Avukatların sosyal ve
ekonomik sorunları ağırlaşıyor
Mesleki çalışma alanlarının her geçen gün daraldığını ve avukatların sosyal ve ekonomik sorunlarının ağırlaştığını söyleyen Gürsel, “Adli Yardım ve CMK uyarınca hukuki yardım sunmak üzere görevlendirilen avukatların ücret ve diğer ödeme sorunları hala çözülmedi. Yirmi dört saat esasıyla ve zor şartlar altında şehrin birçok farklı yerinde bulunan karakollara ve ilçelere, zor durumda olan insanlara hukuki yardım sunmak üzere görevlendirilen avukatlara, sözü bile edilemeyecek bir ücret ödenmekte, masraf ve yol giderleri de ödenmediğinden bu cüzi ücret yol giderini bile karşılayamıyor. Bu sorunlar karşısında geçim sıkıntısı yaşayan meslektaşlarımızın hayatına son vererek intiharların arttığı son süreçte uzun bir süredir, Adalet Bakanlığı ve diğer ilgili makamlar nezdinde meslek örgütü temsilcilerimizin ve Türkiye Barolar Birliği yönetenlerinin girişimleri hala sonuç vermedi. Herkesin şunu çok iyi bilmesi gerekir ki, biz bu angaryaya, insanları savunmasız bırakmamak ve insan haklarına olan saygımız nedeniyle katlanıyoruz. Yetkililerden yeni adli yılda mutlaka bu soruna kesin bir çözüm getirilmesini ve asgari ücret tarifesinde yapılacak düzenlemelerin gerçek ücretlere dönüştürülerek vergi istisnaları kapsamında düzenlemeler yapılmasını bekliyoruz” çağrısı yaptı.
Hukuk fakültelerine giriş
sıralaması 50 bine çekilmeli
“Yargının en önemli sacayağı olan savunmanın gücü yargının da gücünü ve kalitesini arttırması için kaliteli hukuk eğitimi elzem” diyen Başkan Adayı Gürsel, “Hukuk Fakültelerinin sayısının arttırılması, her yıl 20 bin ve üstünde yüksek kontenjanların oluşması, yetersiz akademik kadrolar ile mesleki kalitede meydana gelen erozyon, diplomalarımızın niteliğini ve mesleğin seçkinliğine zarar veriyor.

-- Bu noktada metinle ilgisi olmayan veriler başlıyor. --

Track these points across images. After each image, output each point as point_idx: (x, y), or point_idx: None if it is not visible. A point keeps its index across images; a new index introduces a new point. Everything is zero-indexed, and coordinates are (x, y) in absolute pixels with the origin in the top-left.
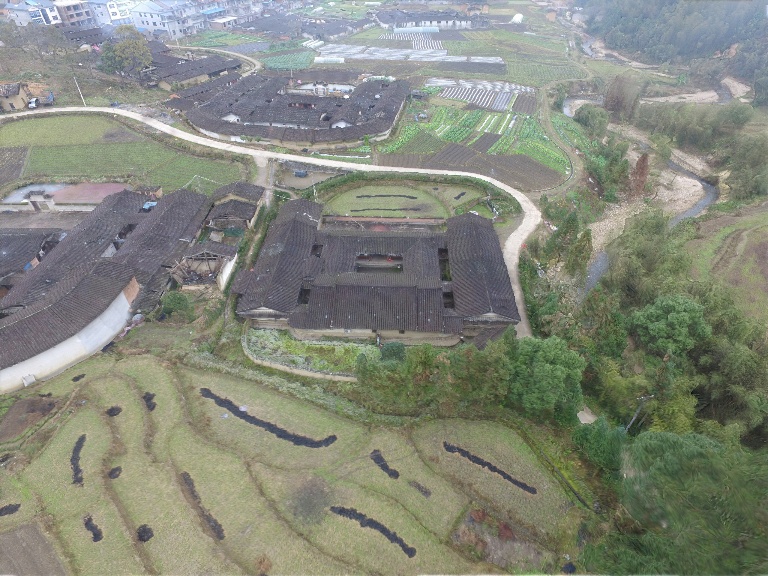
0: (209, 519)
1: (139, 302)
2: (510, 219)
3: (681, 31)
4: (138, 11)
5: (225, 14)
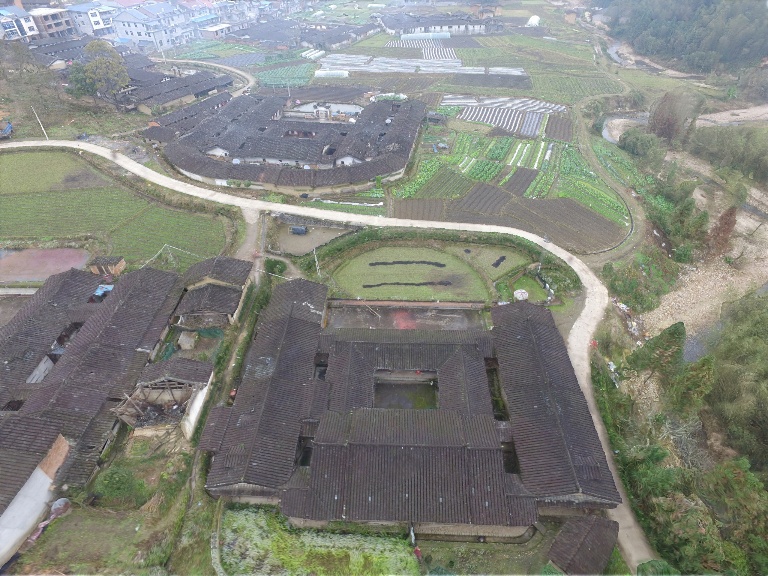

Yeni fakülteler açılmamalı, hukuk fakültelerine giriş sıralaması 50 bine çekilmeli ve akademik kadrolar güçlendirilmeli” önerisinde bulundu.
‘Hukuk devleti ve bağımsız yargı ilkeleri ile bağdaşmayan çoklu baro sistemi, birlik olması gereken bir meslek örgütünü, siyasi kimlik ve ideolojik ayrışma, birini diğerine ötekileştirme sonucunu doğuracak’ uyarısı yapan Gürsel, “Bu durum savunmaya ve savunmaya duyulan güveni zedeleyecek ve güçsüzleştirecek. Ayrıca yargı harç ve masrafları katlanılması güç boyutlara ulaşmış ve yargılama sürelerinin sözde kısaltılması ve dava sayısının azaltılması için getirilmiş düzenlemeler uygulamadaki hatalar sebebiyle sürecin daha da uzamasına ve sancılı bir hal almasına sebep oluyor. Vatandaşlarımız bu sorunlar nedeniyle yargıya başvurmaktan uzaklaştı ve hak arama yollarında biz avukatları da etkisiz bıraktı” dedi.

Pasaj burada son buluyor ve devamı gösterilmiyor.